(Front-end code edit data)
● ● ● ●

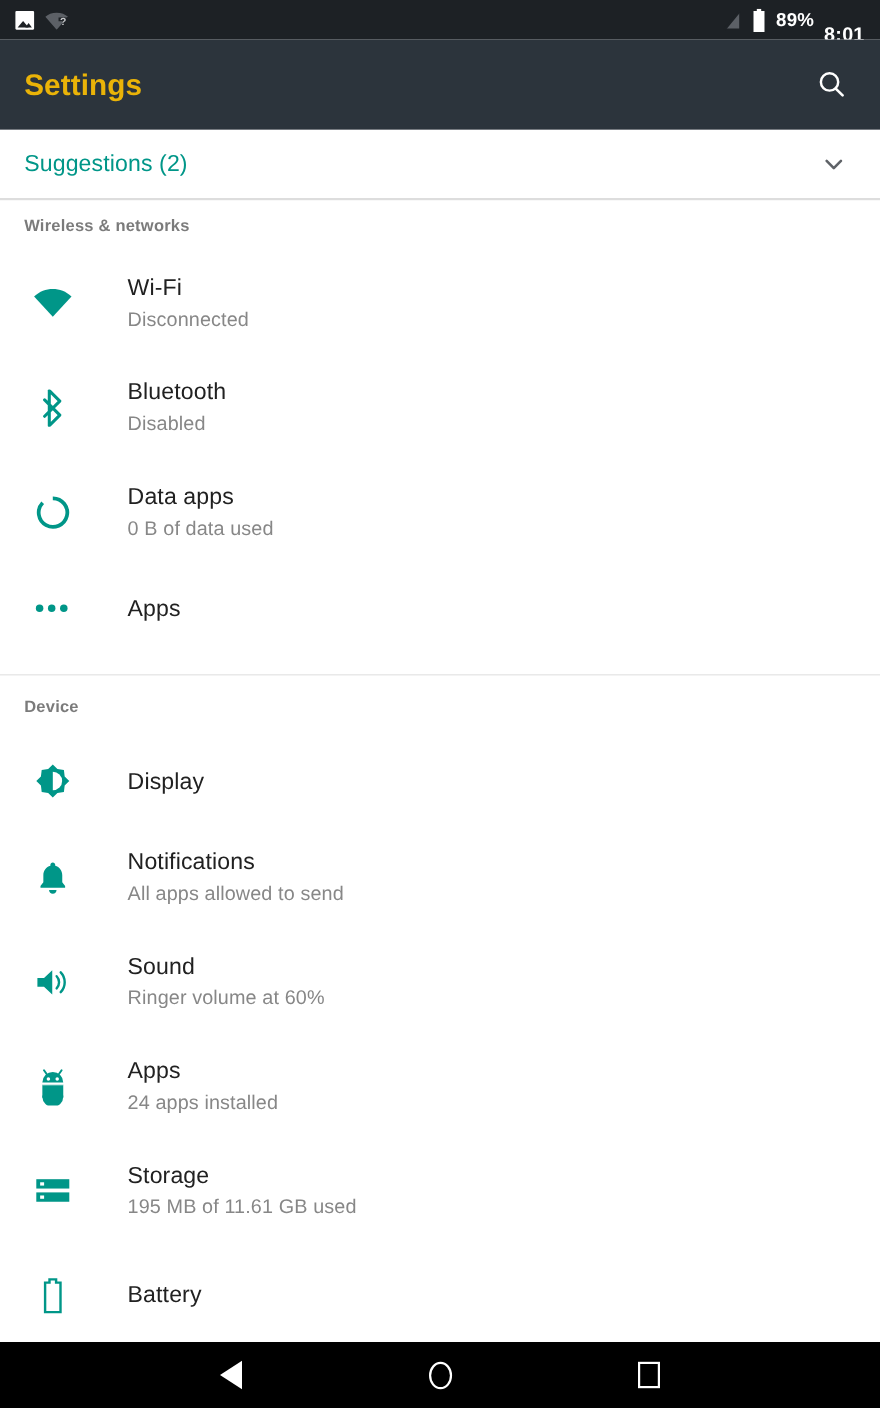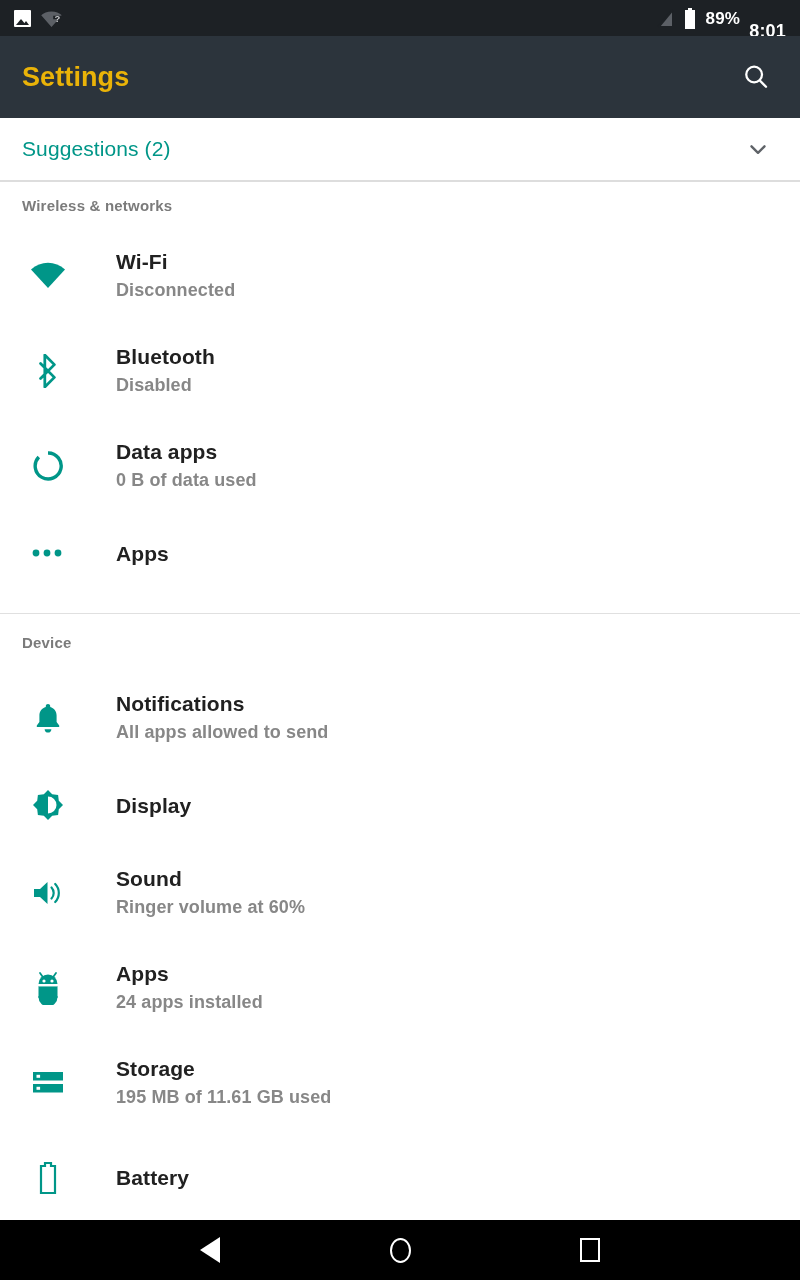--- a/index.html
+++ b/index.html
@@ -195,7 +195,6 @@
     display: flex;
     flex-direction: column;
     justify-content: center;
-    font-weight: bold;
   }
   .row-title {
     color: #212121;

● ● ● ●

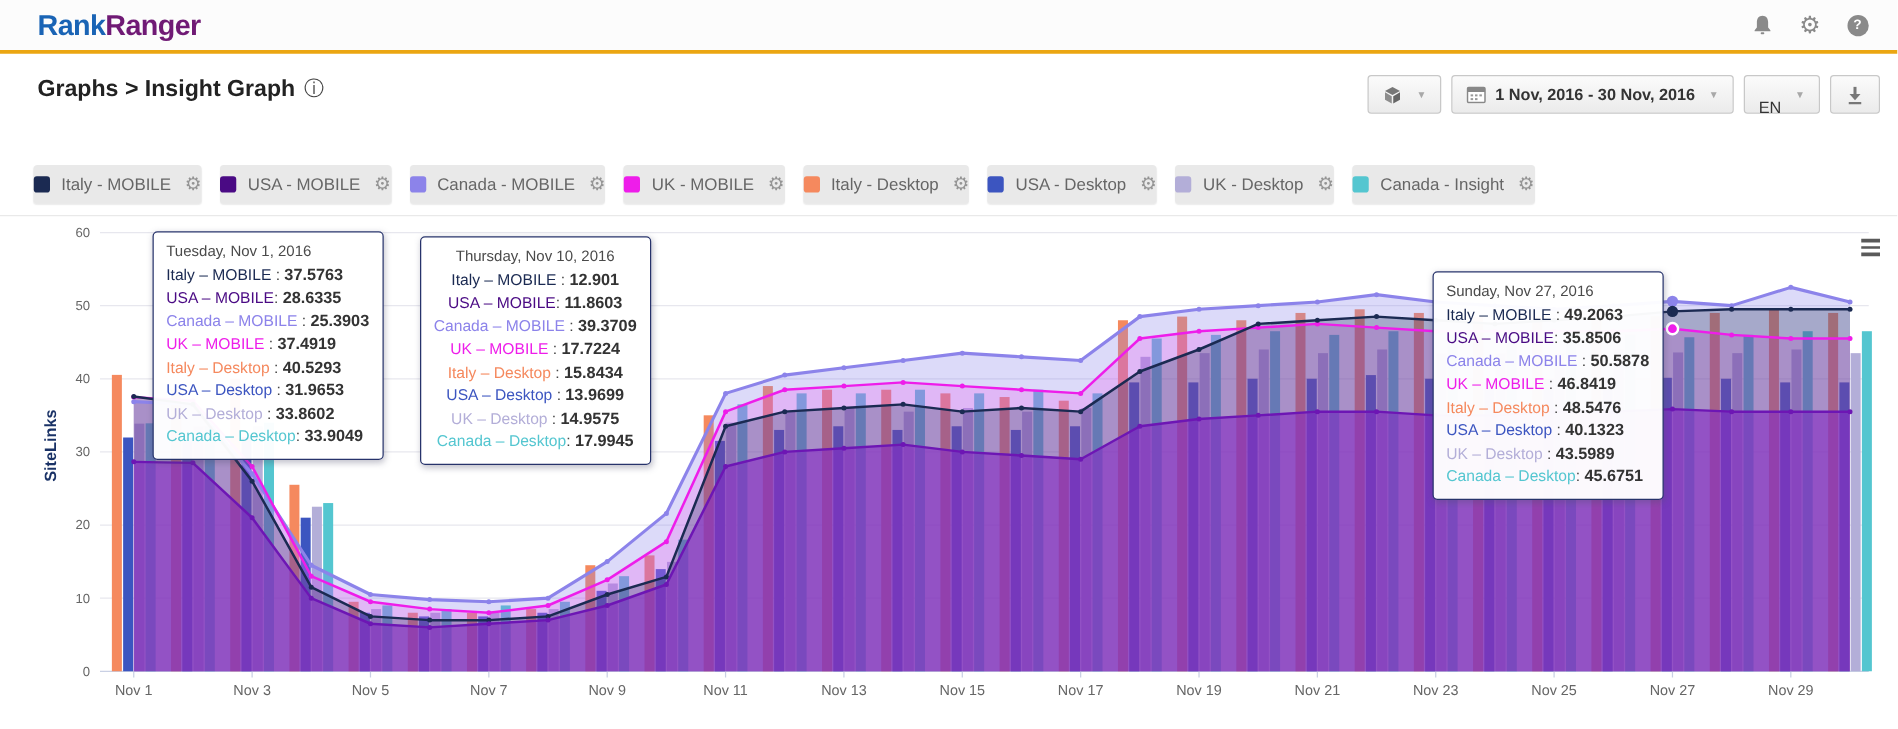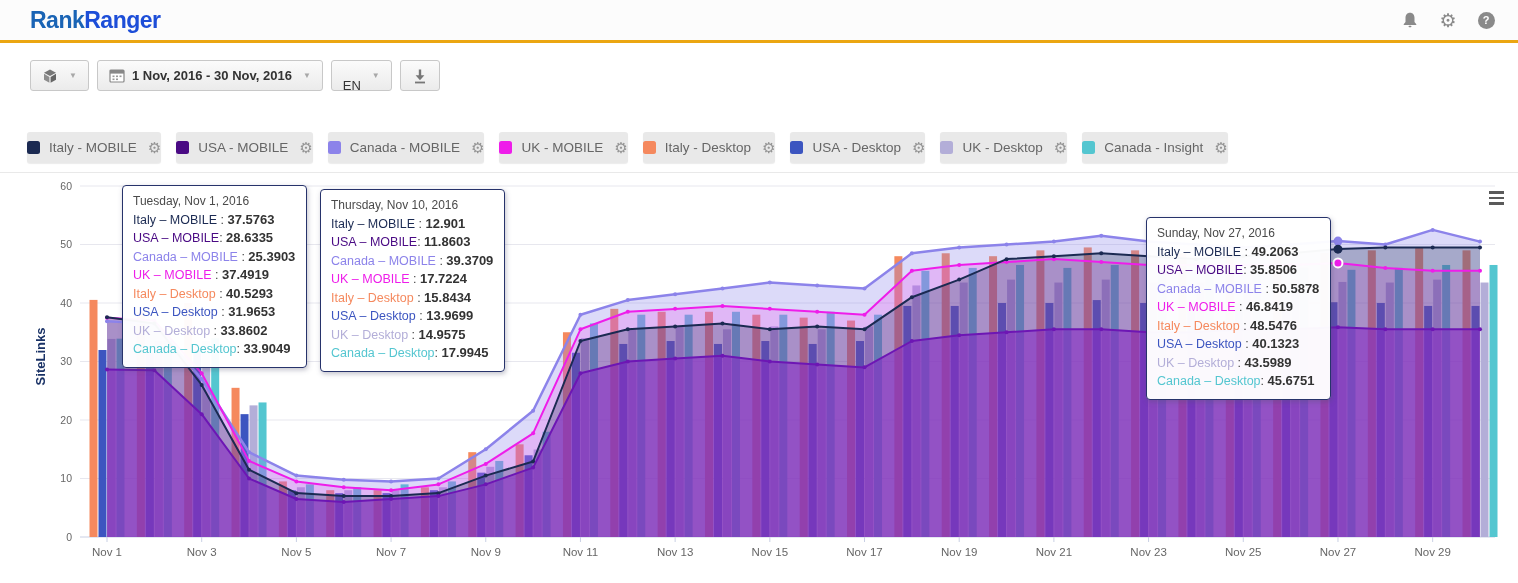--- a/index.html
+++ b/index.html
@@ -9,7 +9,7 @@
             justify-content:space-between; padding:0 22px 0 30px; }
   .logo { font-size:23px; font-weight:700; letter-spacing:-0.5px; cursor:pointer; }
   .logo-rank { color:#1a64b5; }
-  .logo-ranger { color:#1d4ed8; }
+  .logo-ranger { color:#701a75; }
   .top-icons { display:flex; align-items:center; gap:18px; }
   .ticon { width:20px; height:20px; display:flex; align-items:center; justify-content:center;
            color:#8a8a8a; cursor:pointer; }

● ● ● ●

* _Written task_
Across the entries above, state how many lines include the string "align", with no other text.

* _Result for this exercise_
2